Should I disconnect the immersion heater for now and get its own dedicated supply from the Consumer unit?

Do they do 2 switch (2 gang) FCUs so I can run the pump and boiler or would you want me to spur the boiler off the pump FCU?

Ideally I would want a 3 pin socket as well in the airing cupboard for the hoover..
 
OK I will get the dual box. I've not used them before but I presume the idea is to run the cables from one FCU to another within the dual box and maintain the ring main.

Just to confirm that you want me to connect all 3 in the ring main:
1. 3A FCU for pump
2. 3A FCU for boiler (currently a spur off immersion heater)
The above 2 will be accomodated in a dual box
3. 13A standard double socket will be added to the ring main via 1 junction box

You also want me to run a radial circuit from the consumer unit to the immersion heater and connect the existing 20A FCU socket (pic in previous post) to it. Would standard 2.5mm cable be enough for immersion heater?

Many thanks for your help. Your patience is highly appreciated!
 
Yes, I can come off the back instead of junction box but the length of incoming ring main cable might be an issue, hence I might need to use atleast 1 junction box.
Just checked the FCU for the 3KW immesion heater, its only 10A? Is that normal?
Would you still want me to run a radial circuit to immersion heater?
 
Yes, I can come off the back instead of junction box but the length of incoming ring main cable might be an issue, hence I might need to use atleast 1 junction box.
Just checked the FCU for the 3KW immesion heater, its only 10A? Is that normal?
Would you still want me to run a radial circuit to immersion heater?

Replace the 10A FCU, the new one will be 13A
 
The immersion heater should be on it's own dedicated circuit, it is too much load for the ring circuit.
Not exactly a hanging offence though.

You can buy 3kW portable fan heaters - they are expected to be plugged in and nobody worries about them being too much load for a ring circuit.
In fact some people don't think that a potential 5kW load on one point of a ring circuit is necessarily unsafe.

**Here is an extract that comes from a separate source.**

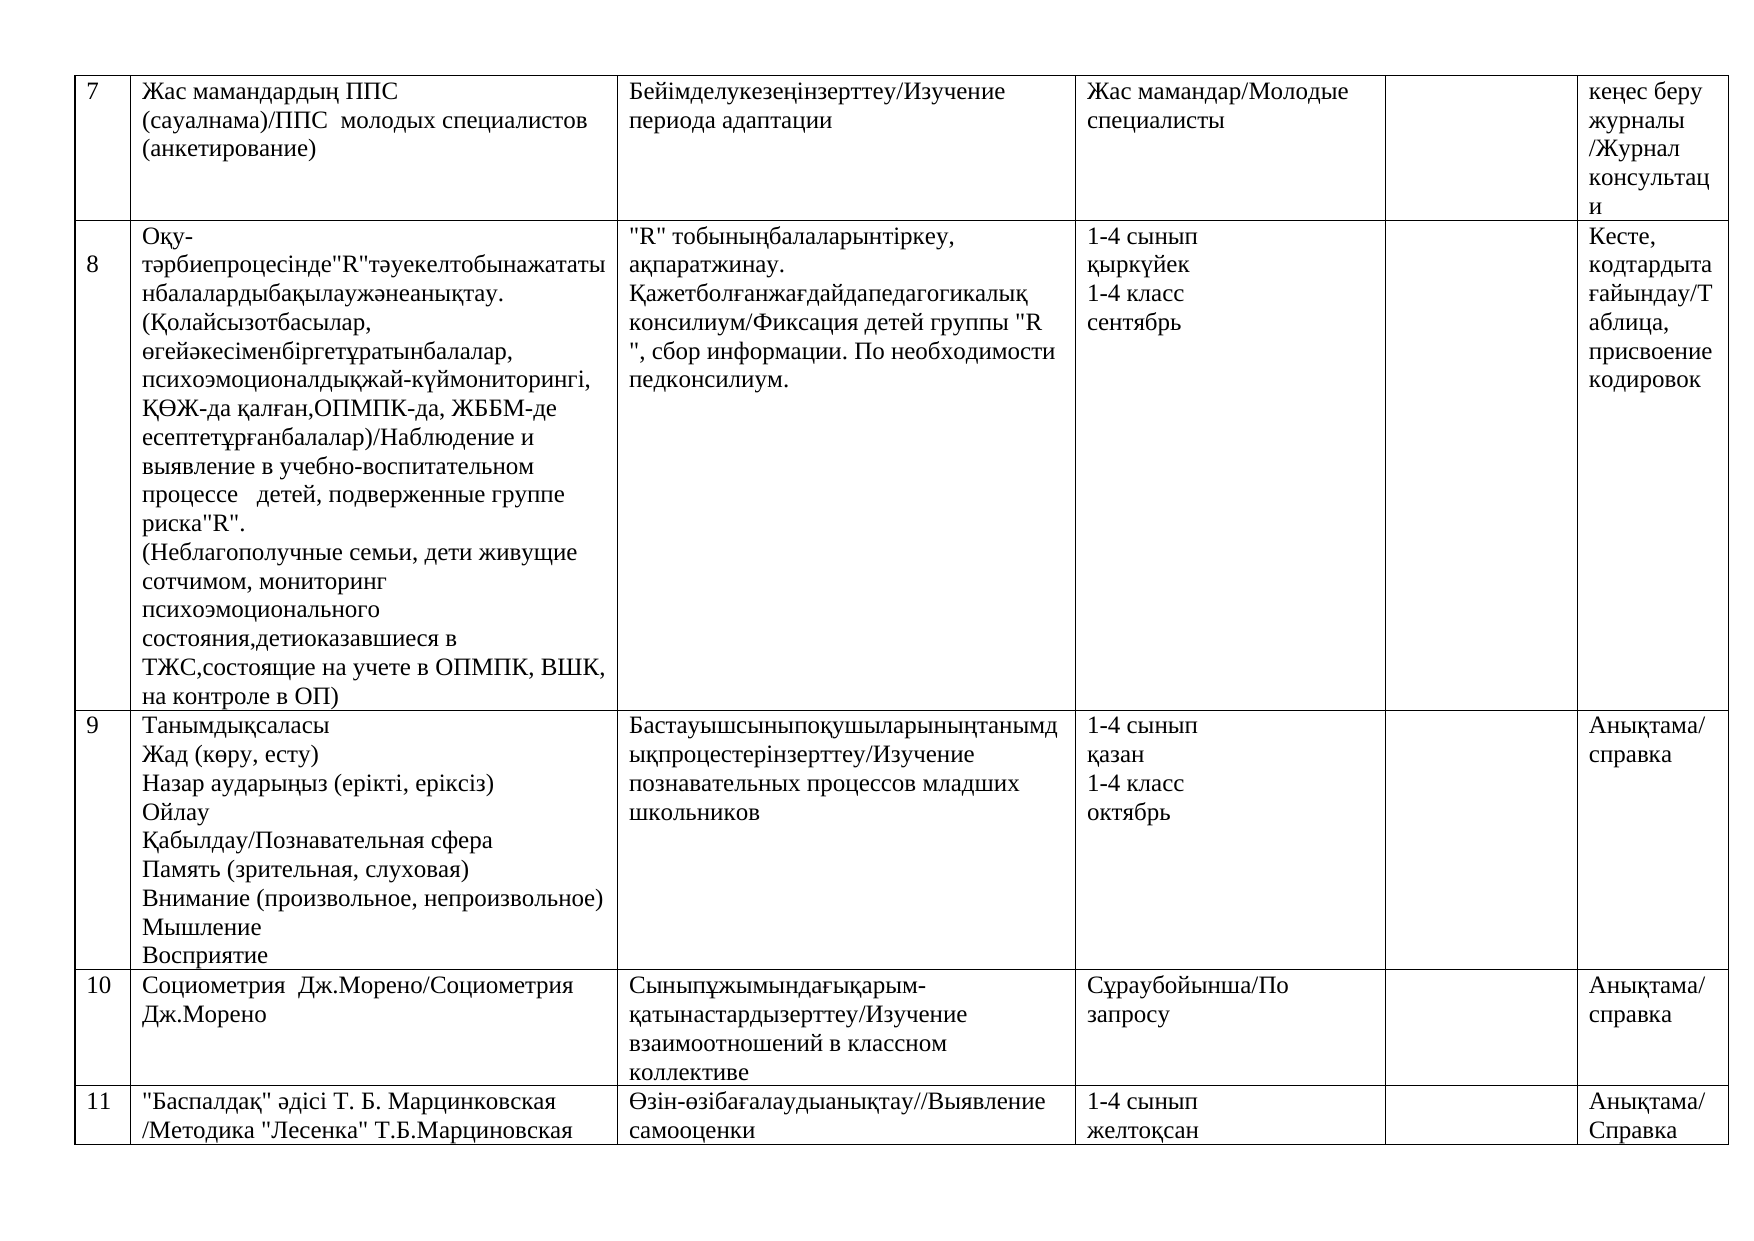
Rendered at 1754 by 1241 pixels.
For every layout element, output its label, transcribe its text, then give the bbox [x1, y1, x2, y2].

psarinuk - you should read this: //www.diynot.com/wiki/electrics:part-p
 
Are you saying he should leave it on the ring circuit?
I'm saying that he may do so without being overly concerned about it.


You can buy 3kW portable fan heaters - they are expected to be plugged in and nobody worries about them being too much load for a ring circuit.

Are you saying he should leave it on the ring circuit?
I'm saying that he may do so without being overly concerned about it.

If it's OK, i.e. legal to sell and therefore to use portable 3kW appliances which can only be used by plugging them into one socket outlet, what's the big deal about having a fixed 3kW appliance supplied from one point on a ring?


[In fact some people don't think that a potential 5kW load on one point of a ring circuit is necessarily unsafe.

'some people' , you mean idiots like you.
A bit of a dogs breakfast, it doesn't comply with regs, but is not necessarily unsafe.
 
BAS how do you get a "potential 5KW load" from that arrangement? Afaict other than the lights everything in the garage is going through a 16A MCB.